Good Law Project is supporting a legal challenge to close down, with immediate effect, an illegal opencast coal mine in Merthyr Tydfil. The non-profit organisation is working with the campaign group, Coal Action Network, and local residents to get the Ffos-y-Fran coal mine shut down.
In September 2022, planning permission for the mine ended. However, the company, Merthyr (South Wales) Ltd, continues to extract coal illegally.
Coal Action Network estimates that since that time, the mining company has extracted around 281,652 tonnes of coal illegally, adding up to 885,557 tonnes of CO2 to the atmosphere. The mine produces an average of 875 tonnes of coal per day, which is the equivalent of burning up to over a million litres of petrol daily.
Merthyr Tydfil County Borough Council failed to stop the mining activity after planning permission ended. However, it was compelled to take action after local residents, together with Coal Action Network, gathered evidence showing that the mine was still operating.
It was not until May this year that the council issued an enforcement notice to Merthyr (South Wales) Ltd. The company has since appealed and whilst this is being considered, coal continues to be extracted from the site.
Good Law Project and Coal Action Network have now sent a legal letter to the council and Welsh Ministers asking for a ‘stop notice’ to be issued by 1 August 2023 at the latest.
Legal Manager at Good Law Project, Jennine Walker, said, “It is hard to believe that in the UK today, a company can continue to mine coal illegally – because their planning permission has expired – in broad daylight, for over nine months. Yet this is what is happening now at Ffos-y-Fran, at a huge cost not only to local residents and the local environment but to the whole country because of the high level of greenhouse gas emissions caused in this time of global heating.
“Good Law Project is proud to be working with Coal Action Network, who, thanks to our backing, will now be able to take the local council and Welsh Ministers to court if needed to finally put an end to this illegal mining.”
Local residents, Chris and Alyson Austin, said, “The opencast coal mine at Ffos-y-Fran has been an awful neighbour to us across the years, far worse than we expected it to be. The noise and dust for 15-16 hours a day, just 300 metres from our doorstep, was beyond our worst nightmares.
“This mine has been a local and environmental disaster for 16 years; it’s time to bring it to an end for the benefit of us all.

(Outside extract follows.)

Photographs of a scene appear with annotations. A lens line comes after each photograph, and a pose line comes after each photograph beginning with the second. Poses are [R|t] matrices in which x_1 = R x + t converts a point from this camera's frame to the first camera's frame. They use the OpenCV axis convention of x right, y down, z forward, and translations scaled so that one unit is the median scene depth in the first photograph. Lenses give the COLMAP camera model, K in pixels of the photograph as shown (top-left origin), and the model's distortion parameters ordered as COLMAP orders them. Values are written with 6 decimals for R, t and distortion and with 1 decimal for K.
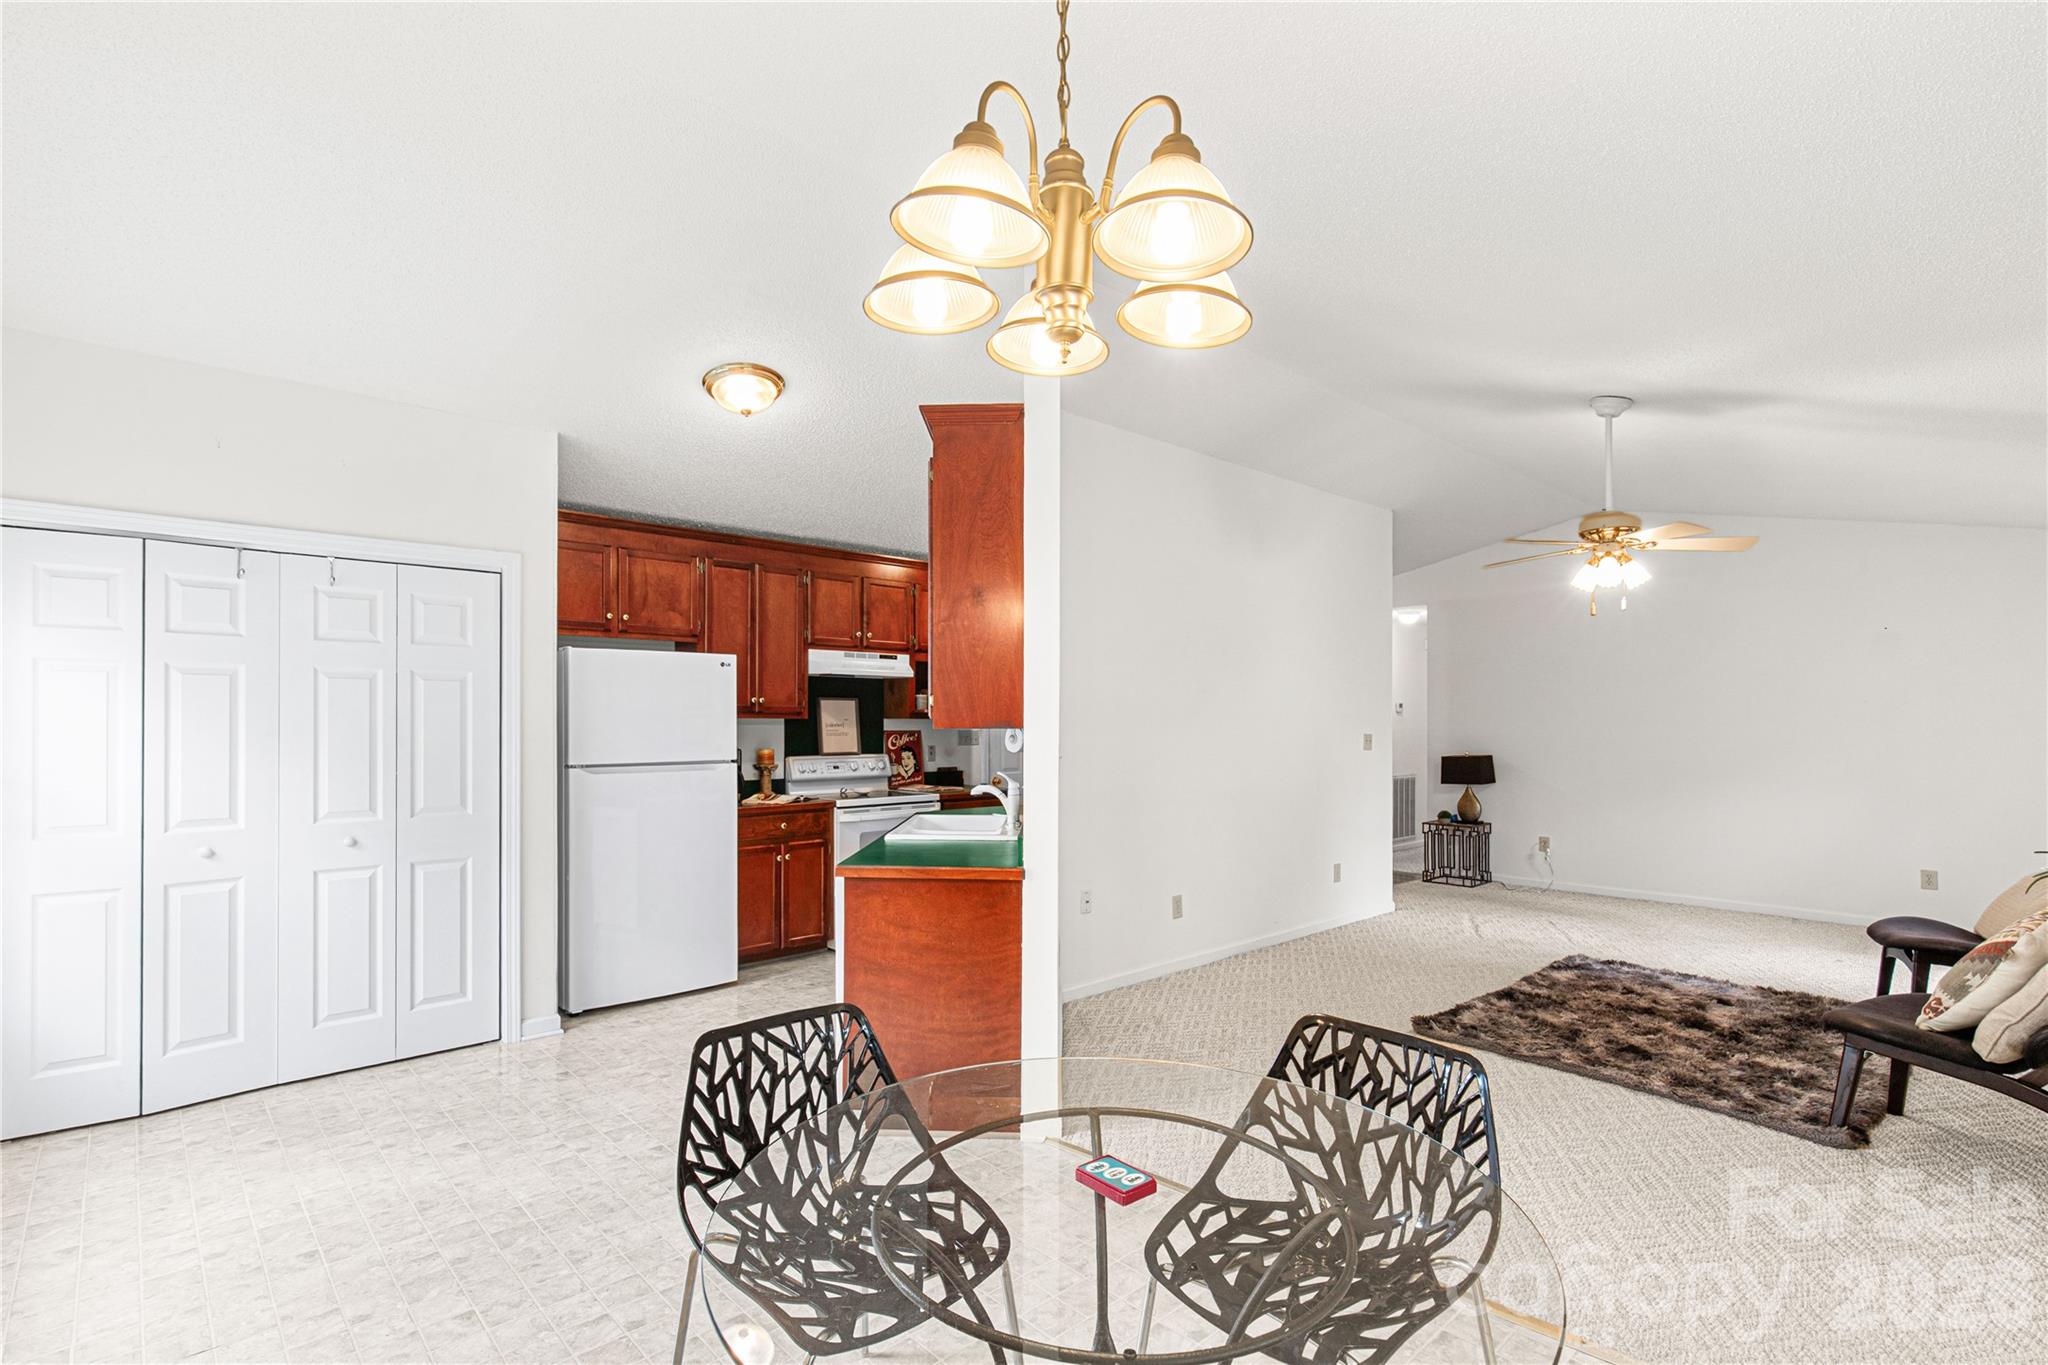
lens RADIAL K [[941.5, 0, 1045.0], [0, 941.5, 714.6], [0, 0, 1]] dist [0.003230, -0.002513]
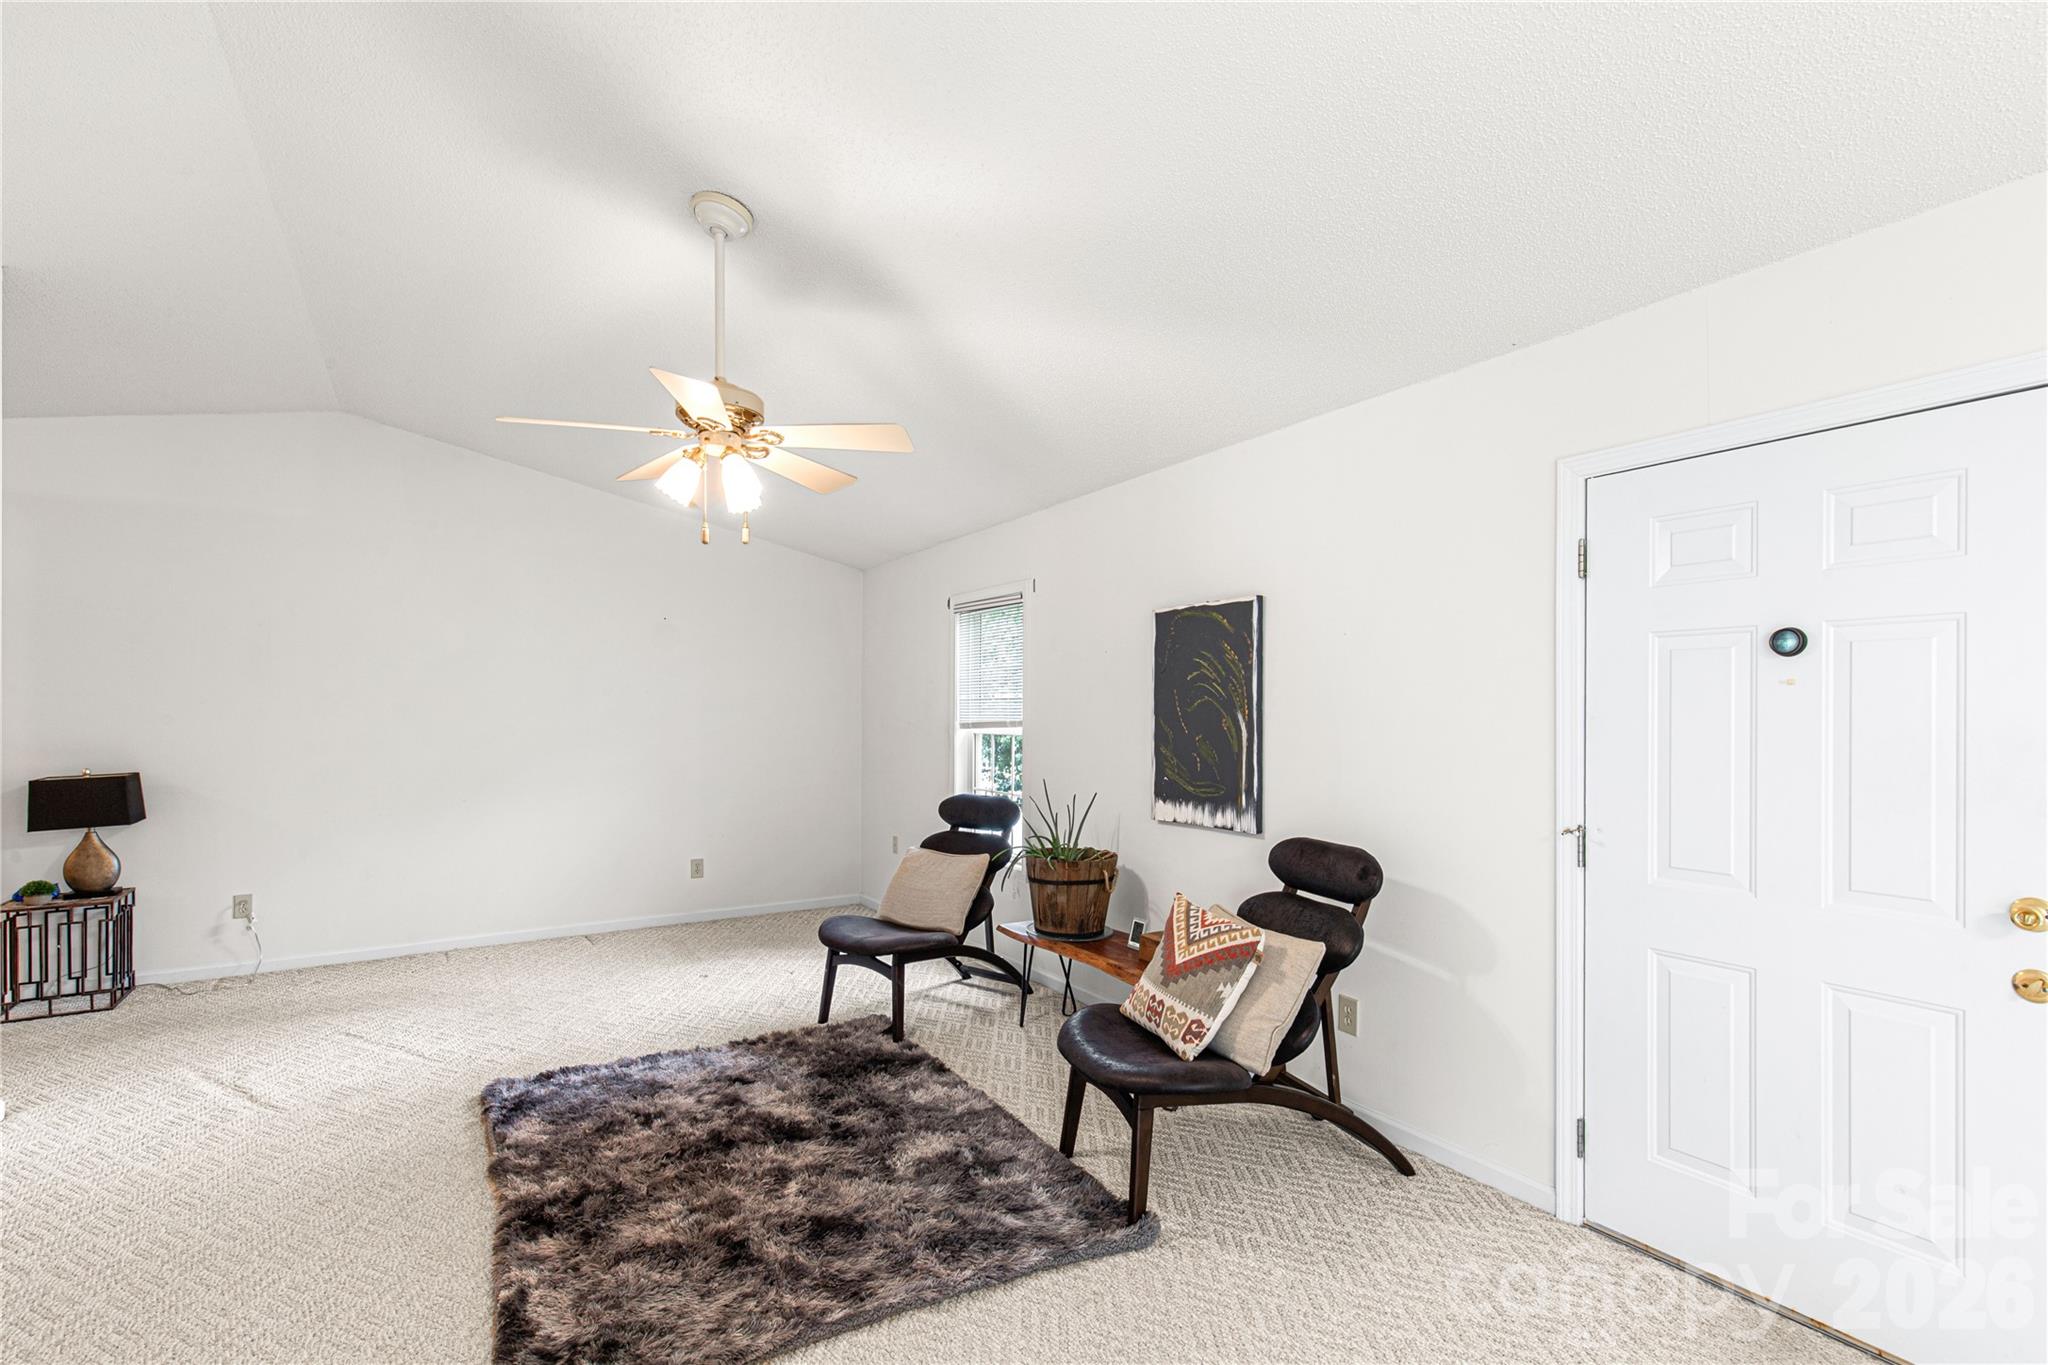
lens RADIAL K [[941.5, 0, 1032.9], [0, 941.5, 737.4], [0, 0, 1]] dist [0.003230, -0.002513]
pose [[0.204130, -0.028964, 0.978515, 0.033160], [-0.002988, 0.999539, 0.030209, 0.004125], [-0.978939, -0.009091, 0.203950, 0.644078]]
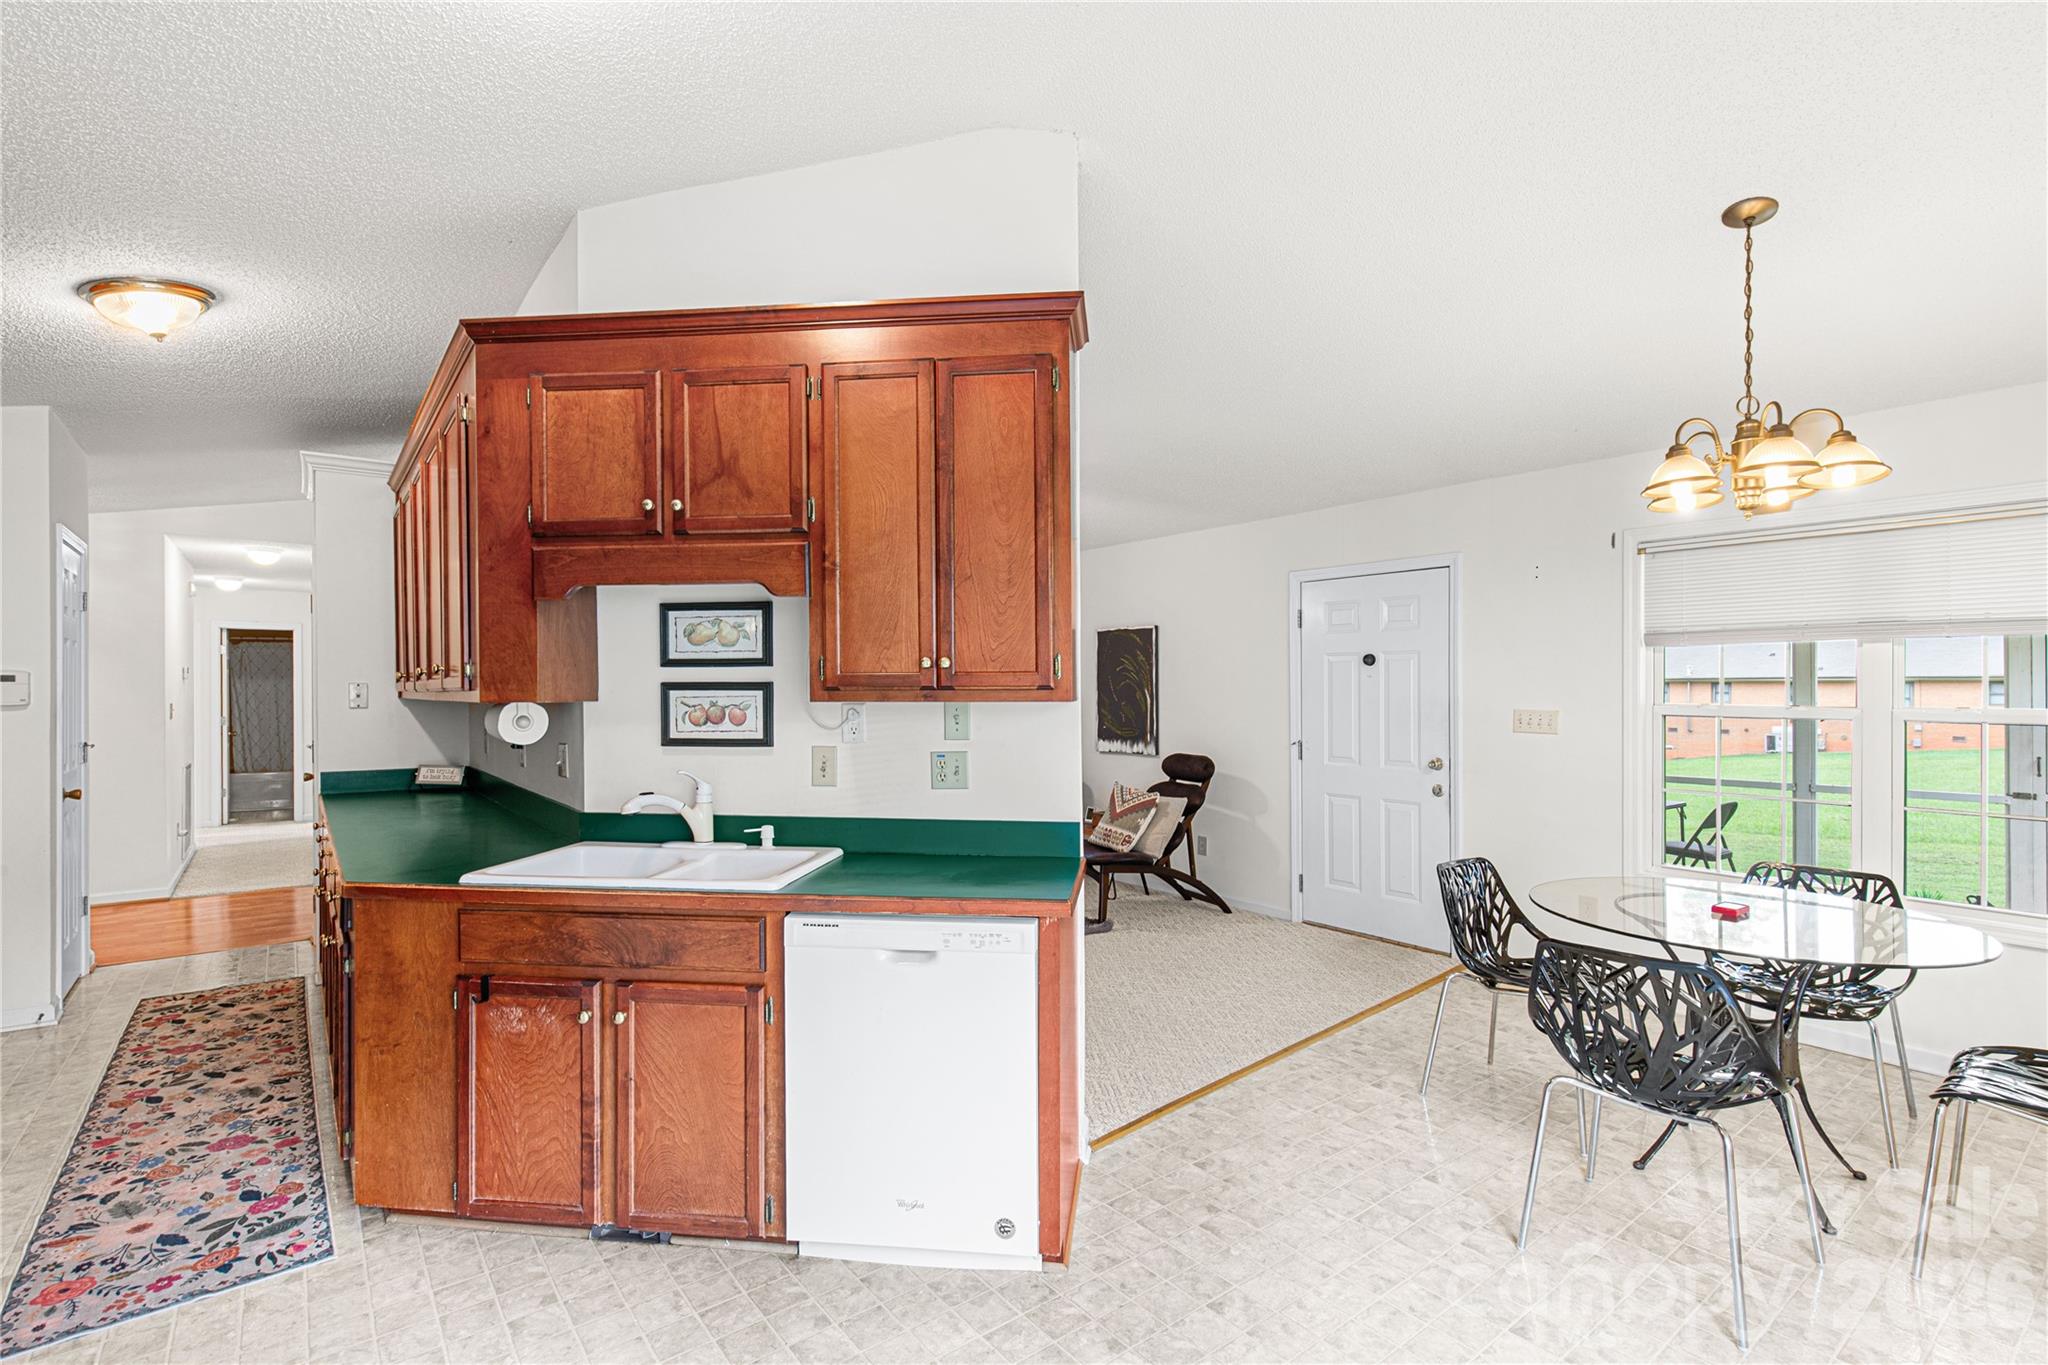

“The latest issues of working without planning consent and beyond the agreed boundary with tacit government approval is just an extension of the way this mine has been worked and supported throughout its existence.”
Daniel from Coal Action Network said, “The Welsh Government has evidence-based, progressive policies to rule out new coal mines and extensions within Wales – but policies are only meaningful to the extent that they are acted upon, something the Welsh Government has spectacularly failed to do for over 10 months.
“If Merthyr Tydfil County Borough Council is refusing to implement Welsh Government policy, then the Welsh Government needs to do so swiftly and decisively by finally bringing Merthyr (South Wales) Ltd to heel with a Stop Notice.”